Initially, he intended to create and show only his own metal sculptures. But other artists, working in different media, persuaded him to show their work temporarily. “They hung their stuff up on the walls,” Jeffers says, “and the next thing I know, it’s selling.”
The turn of events changed his plans. “I couldn’t sit at my welding outfit and work, because the carbon from the acetylene torch would have wiped out their paintings. So, I transferred from doing welding to going into the art business,” he says, laughing.
Today, Jeffers considers himself experienced enough to “write a book” on how to operate an art gallery. He cites the enduringly dependable advice of Nicholas Kirsten, an early mentor, who told him, “Engage artists and pay attention to how long the conversation stays the same. If it deviates from the first things they’ve said—about what they do, where they live, where they came from—it will only get worse.”
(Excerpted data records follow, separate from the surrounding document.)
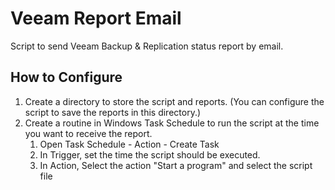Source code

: # Veeam Report Email

Script to send Veeam Backup & Replication status report by email.

## How to Configure

1. Create a directory to store the script and reports. (You can configure the script to save the reports in this directory.)
2. Create a routine in Windows Task Schedule to run the script at the time you want to receive the report.
    1.    Open Task Schedule - Action - Create Task
    2.    In Trigger, set the time the script should be executed.
    3.    In Action, Select the action "Start a program" and select the script file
“For example,” Jeffers says, “someone comes in and, early on, says he’s from Chicken Bristle, Kentucky, then says later he spent most of his time in Alaska. Eventually I learn he’s not really selling ‘wood carvings,’ he’s selling chainsaw totem poles.”
Still, the idiosyncrasies of artists and patrons haven’t prevented Jeffers from treating both parties well and supportively, based on the understanding he’s acquired over the past 40 years.
“I didn’t realize how sensitive all artists are about their own work,” he notes. “You have to be careful. You don’t want to rain on their parade and you don’t want to tell them something you can’t follow through on.
“I want customers and visitors to feel good about what they see in the gallery,” he adds, “and have an experience they want to tell their friends about and repeat. I’m not hard sell. I don’t want people to buy something, then go home and have buyer’s remorse.”
When asked, he lets people take home a painting to “try it out” before cashing their checks. They can return the artwork or keep it, as they wish.
Jeffers has many stories to tell and, when the gallery isn’t too busy, he has plenty of time to listen. He can be found at Semantics Gallery, 110 – 4th Ave. N., in Edmonds, Wednesdays through Mondays. On Father’s Day 2012, he anticipates opening a second location at 401 Main St.